Consegne
1. Secondo l'estratto sul deficit commerciale degli Stati Uniti, a quanto è ammontato il deficit commerciale di beni e servizi nel 2017?
2. Aggiorna l'estratto sul deficit commerciale degli Stati Uniti riscrivendo tutto da "Grafico 1: Deficit" fino a "oltre $850 miliardi di dollari.", con "surplus" sostituito da "avanzo".
3. Prosegui l'estratto sul deficit commerciale degli Stati Uniti a partire dalla frase che segue l'ultima riportata.

Estratto della fonte
___
Come mostrano i dati più recenti del Dipartimento del commercio degli Stati Uniti, nel 2016, ultimo anno di amministrazione Obama, la bilancia commerciale (beni e servizi) ha fatto registrare un disavanzo pari a $502 miliardi di dollari. Nel 2017, primo anno di presidenza Trump, il deficit commerciale è risultato pari a oltre $552 miliardi di dollari. Il tanto odiato deficit commerciale ha fatto registrare un ulteriore aumento anche tra gennaio e luglio 2018. Se la media di questi primi sette mesi verrà confermata anche tra agosto e dicembre, a fine anno il deficit commerciale statunitense potrebbe raggiungere circa $580 miliardi di dollari.
Grafico 1: Deficit commerciale (beni e servizi) degli Stati Uniti dal 1992 al 2017 – Fonti: US Bureau of Economic Analysis e US Bureau of the Census
Se, invece, come preferisce fare Trump, si tiene in considerazione solo il deficit commerciale dei beni (escludendo i servizi, dove gli Stati Uniti vantano un surplus), nel 2017 la bilancia commerciale statunitense è risultata essere in rosso per circa $807 miliardi di dollari, in aumento di oltre 55 miliardi rispetto al 2016. Se i trend attuali verranno confermati anche nella seconda metà del 2018, alla fine di quest’anno il deficit commerciale delle merci potrebbe far registrare un nuovo record storico: oltre $850 miliardi di dollari.
___
Materiale mostrato
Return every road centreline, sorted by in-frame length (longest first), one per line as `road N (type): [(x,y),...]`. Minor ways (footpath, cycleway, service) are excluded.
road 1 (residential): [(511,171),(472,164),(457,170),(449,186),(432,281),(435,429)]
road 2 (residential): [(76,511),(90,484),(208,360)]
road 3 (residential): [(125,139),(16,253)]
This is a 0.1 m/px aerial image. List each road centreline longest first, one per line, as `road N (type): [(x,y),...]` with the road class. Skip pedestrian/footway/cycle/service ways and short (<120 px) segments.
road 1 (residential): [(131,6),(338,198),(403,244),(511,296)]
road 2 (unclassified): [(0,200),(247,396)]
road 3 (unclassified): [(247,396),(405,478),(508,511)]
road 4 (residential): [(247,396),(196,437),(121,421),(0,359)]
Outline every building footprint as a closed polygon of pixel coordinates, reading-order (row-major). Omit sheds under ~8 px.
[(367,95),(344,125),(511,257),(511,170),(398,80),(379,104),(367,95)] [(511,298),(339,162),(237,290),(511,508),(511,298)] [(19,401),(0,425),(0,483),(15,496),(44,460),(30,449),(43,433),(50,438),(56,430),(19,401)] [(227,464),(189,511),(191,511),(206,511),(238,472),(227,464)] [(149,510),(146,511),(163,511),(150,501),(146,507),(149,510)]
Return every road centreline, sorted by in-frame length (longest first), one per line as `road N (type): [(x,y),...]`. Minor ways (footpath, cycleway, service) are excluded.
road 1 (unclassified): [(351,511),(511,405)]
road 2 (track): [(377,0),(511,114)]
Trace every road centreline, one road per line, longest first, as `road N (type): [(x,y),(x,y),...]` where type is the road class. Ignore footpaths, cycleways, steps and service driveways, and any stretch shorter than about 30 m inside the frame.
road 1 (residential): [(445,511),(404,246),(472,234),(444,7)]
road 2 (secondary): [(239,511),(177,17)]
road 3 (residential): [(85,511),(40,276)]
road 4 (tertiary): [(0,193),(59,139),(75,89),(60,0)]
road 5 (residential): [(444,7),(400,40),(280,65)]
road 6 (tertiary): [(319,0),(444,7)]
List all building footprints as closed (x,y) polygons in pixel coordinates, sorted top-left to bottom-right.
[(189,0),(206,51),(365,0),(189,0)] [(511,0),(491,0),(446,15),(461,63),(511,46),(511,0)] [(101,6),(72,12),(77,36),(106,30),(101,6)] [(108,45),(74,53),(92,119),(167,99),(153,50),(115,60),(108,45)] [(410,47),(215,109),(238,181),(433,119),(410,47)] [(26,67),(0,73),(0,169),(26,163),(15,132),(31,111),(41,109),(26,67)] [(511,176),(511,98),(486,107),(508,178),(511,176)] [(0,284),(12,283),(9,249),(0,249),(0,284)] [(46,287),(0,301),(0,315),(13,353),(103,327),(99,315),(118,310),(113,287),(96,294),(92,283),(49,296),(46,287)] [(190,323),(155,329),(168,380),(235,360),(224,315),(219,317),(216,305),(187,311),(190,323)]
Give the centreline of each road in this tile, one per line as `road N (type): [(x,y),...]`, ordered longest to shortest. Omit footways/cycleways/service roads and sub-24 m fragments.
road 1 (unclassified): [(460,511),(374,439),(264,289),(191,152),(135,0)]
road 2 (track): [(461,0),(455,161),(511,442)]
___
Risultati
1. A oltre $552 miliardi di dollari.

2.
Grafico 1: Deficit commerciale (beni e servizi) degli Stati Uniti dal 1992 al 2017 – Fonti: US Bureau of Economic Analysis e US Bureau of the Census
Se, invece, come preferisce fare Trump, si tiene in considerazione solo il deficit commerciale dei beni (escludendo i servizi, dove gli Stati Uniti vantano un avanzo), nel 2017 la bilancia commerciale statunitense è risultata essere in rosso per circa $807 miliardi di dollari, in aumento di oltre 55 miliardi rispetto al 2016. Se i trend attuali verranno confermati anche nella seconda metà del 2018, alla fine di quest’anno il deficit commerciale delle merci potrebbe far registrare un nuovo record storico: oltre $850 miliardi di dollari.

3.
Osservando l’intera bilancia commerciale (beni e servizi) in percentuale al Pil statunitense, si nota un leggero aumento tra il 2016 ed il 2017. Per il 2018 dovremo aspettare i dati di fine anno, ma se si osservano le stime attuali, il deficit commerciale dovrebbe raggiungere il 2,5% del Pil. Se si guarda, invece, all’intero conto delle partite correnti (di cui la bilancia commerciale è solo una parte), il Fondo Monetario Internazionale stima quest’ultimo in crescita, dal 2,4% al 3%. Insomma, nonostante il lieve aumento, niente di sconvolgente e niente di cui preoccuparsi per un Presidente che vuole difendere il benessere degli americani e per un’economia con un Pil nominale di oltre $21 trilioni di dollari.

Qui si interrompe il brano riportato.